New Forecast Predicts an Active 2008 Hurricane
Season. A new report published by
the Colorado State University (CSU) Department of Atmospheric Science predicts
a significantly more active hurricane season for 2008 than the average
hurricane activity experienced between 1950 and 2000. The report used analog
predictors and a new extended-range early-April statistical prediction scheme
based on 58 years of data. Based on this analysis, the report states that the
current sea surface temperature patterns in the Atlantic Ocean are typically
observed before very active seasons, concluding that the probability of a major
hurricane landfall in the United States is about 135 percent of the long-period
average. At the same time, Atlantic basin net tropical cyclone activity in 2008
is expected to be about 160 percent of the long-term average, while the
probability of a Category 3 hurricane making landfall on the U.S. coastline is
69 percent for 2008. The CSU study predicts that there will be 8 hurricanes in
2008, compared with the average of 5.9, as well as 15 named storms, compared
with the average of 9.6. Furthermore, 80 named-storm days are predicted for the
season (compared with the average of 49.1) and 40 hurricane days (compared with
24.5).
Natural Gas Transportation Update:
· Florida Gas Transmission Company (FGT) announced that
as of April 4, maintenance continued at Compressor Station Number 6, which
includes all three units, and was expected to be completed later in the
evening. During the work, FGT was
expected to schedule up to approximately 150,000 MMBtu per day through
Compressor Station Number 6. Normally, FGT schedules up to 300,000 MMBtu per
day. FGT also announced that as of April 10 it was performing maintenance at
Compressor Station Number 3, which requires both units to be off-line. The outage is expected to last until April
26. During the work, FGT is expected to
schedule up to approximately 150,000 MMBtu per day through Compressor Station
Number 3. Normally, FGT schedules up to 230,000 MMBtu per day.
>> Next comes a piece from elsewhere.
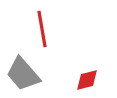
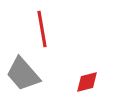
red diamond: moved 2 px down
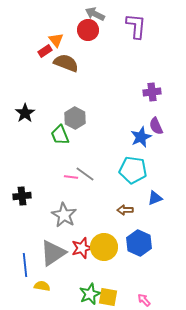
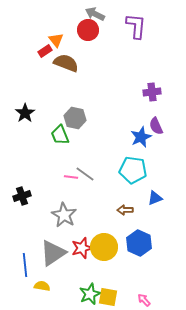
gray hexagon: rotated 15 degrees counterclockwise
black cross: rotated 12 degrees counterclockwise
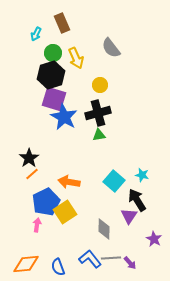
· California Gas Transmission Company issued a
customer-specific operational flow order (OFO) for Wednesday, April 9, and a
systemwide OFO for April 10, because of low inventory. For both days, the tolerance level was set at
5 percent. Both of the issued OFOs are
stage 2 OFOs, with the penalties set at $1.00 per decatherm.
· Enterprise Product Partners LP reported that the
Independence Trail pipeline was shut in on April 9 as a result of a problem to
the pipeline’s flex joint that connects the Independence Hub platform to the
offtake pipeline. According to the company, the repairs could take from 1 to 4
weeks, but the extent of the damage needs to be assessed by divers before repairs
can commence. The joint is located in only 85 feet of water, so the company
does not consider the outage a significant problem in resuming transportation.
However, since Independence Trail pipeline is the only pipeline that transports
natural gas from Independence Hub, a longer-term outage could affect natural
gas downstream markets. The Independence Hub is located in approximately 8,000
water depth and produces about 850 million cubic feet of gas per day,
accounting for about 12 percent of total regional production.